The silence that followed lasted only a moment.
"Yes, sir."
Kikoru's voice. Clear and certain and completely, unmistakably herself — the particular quality of it that you had come to recognise as the sound of her deciding something and meaning it all the way through.
You exhaled slowly and stayed where you were.
A moment later the door opened and Narumi stepped out. He saw you immediately, and then Kafka just behind you. He didn't say anything. His eyes met yours — a brief, even look, long enough to land — and then he turned and walked away down the corridor.
You watched him go.
Then you glanced back at Kafka.
The ceremony had undone him somewhat — you'd seen it, the way grief moved across his face in unguarded moments, honest and unperformed in the way Kafka was honest about most things whether he intended to be or not. But standing here now he looked different. The grief was still there underneath, but what sat on top of it was something quieter and considerably more dangerous. Set. Pointed inward at something he hadn't finished with yet.
He met your eyes and didn't say anything. He didn't need to.
You offered him a small smile — not the kind that asked anything of him, just the kind that said go — and he returned it briefly, then turned. Kafka's footsteps picked up pace down the corridor in the direction Narumi had gone.
You stood alone in the quiet hallway and let the silence settle around you.
She was okay. Not unbroken — that wasn't the right word for it and probably wouldn't be for a long time — but she was okay in the way that mattered right now. Oriented. Facing the right direction.
Kikoru Shinomiya had taken the worst thing and turned it into something she could carry forward, and she had done it faster and with more clarity than most people managed, and you were not surprised, and it still struck you somewhere unguarded to witness it.
She was stronger than you. You thought that simply and without envy, just as a plain fact.
You turned and walked back down the corridor, through the building, out into the pale afternoon light.

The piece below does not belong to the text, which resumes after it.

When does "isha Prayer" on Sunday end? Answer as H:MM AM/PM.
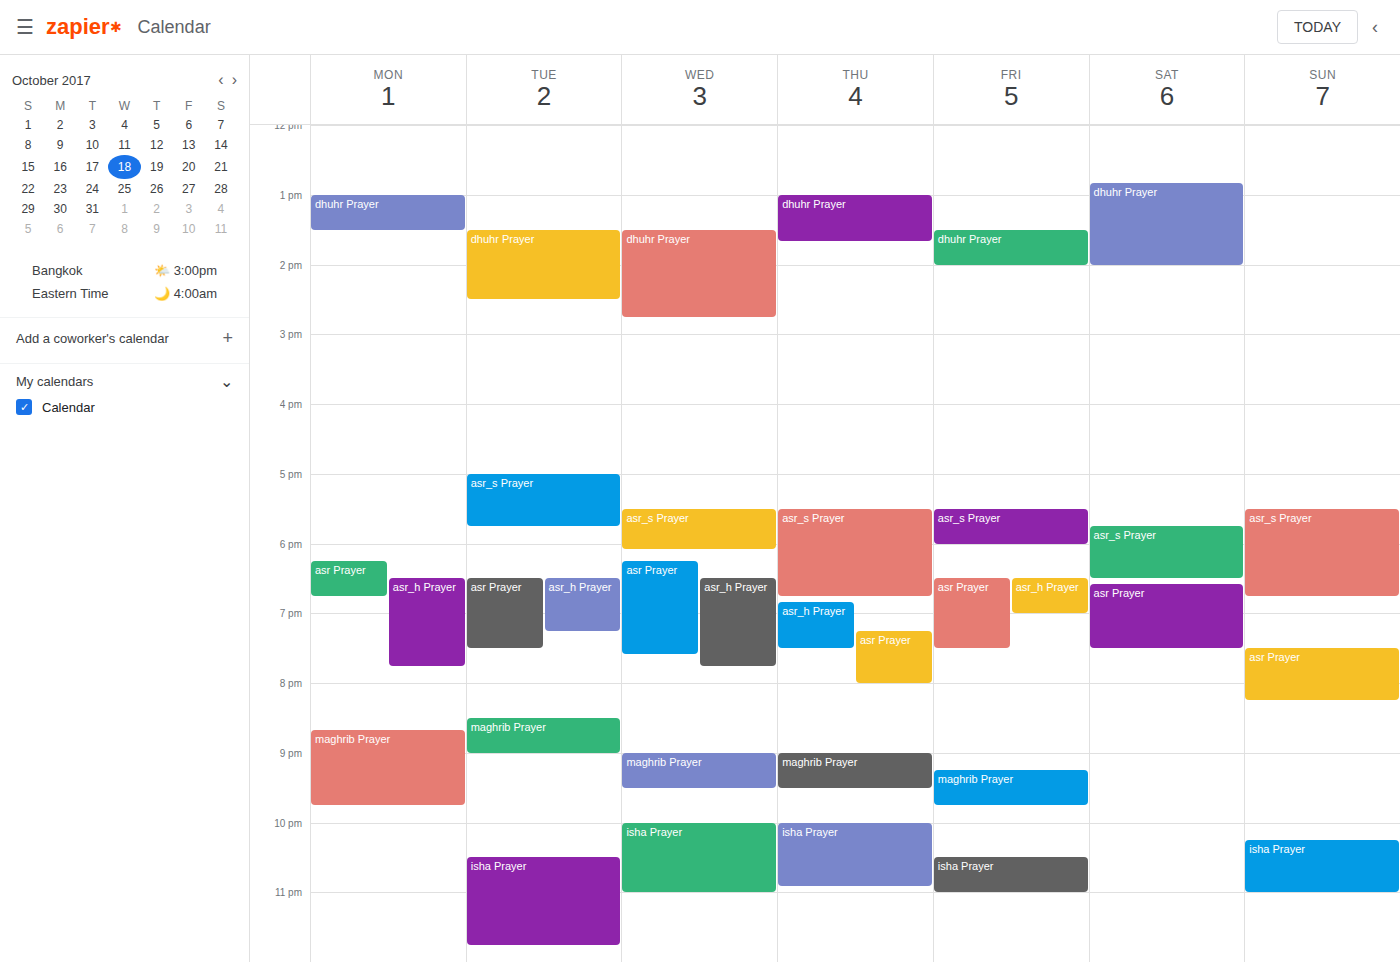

Your car was where you'd left it at the edge of the base lot — somehow intact, having stayed just outside the emergence zone. You'd found it still parked near the restaurant from that night, driven it back yourself in the aftermath when the roads had cleared enough to allow it.
You crossed to it without hurrying. Got in and sat for a moment with your hands in your lap.
You didn't start the engine right away.
For the past few days you had been keeping everything at a careful distance — your own fear, your own grief, the particular texture of what it had felt like to be at the bottom of that hole with the air running out and no certainty that anyone was coming. You had set it aside because there had been someone who needed you to, and that had been reason enough.
But Kikoru was okay. Kafka was moving. Narumi was — whatever Narumi was, he was handling it.
There was no one left who needed you to hold it together now.